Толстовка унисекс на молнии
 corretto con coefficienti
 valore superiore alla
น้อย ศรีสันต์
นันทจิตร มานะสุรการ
□ □ □ □ □ □ □
• _ACTIVITY_: Copy out the data exactly as it stands, leaving nothing out.

• _SOLUTION_:
Толстовка унисекс на молнии
 corretto con coefficienti
 valore superiore alla
น้อย ศรีสันต์
นันทจิตร มานะสุรการ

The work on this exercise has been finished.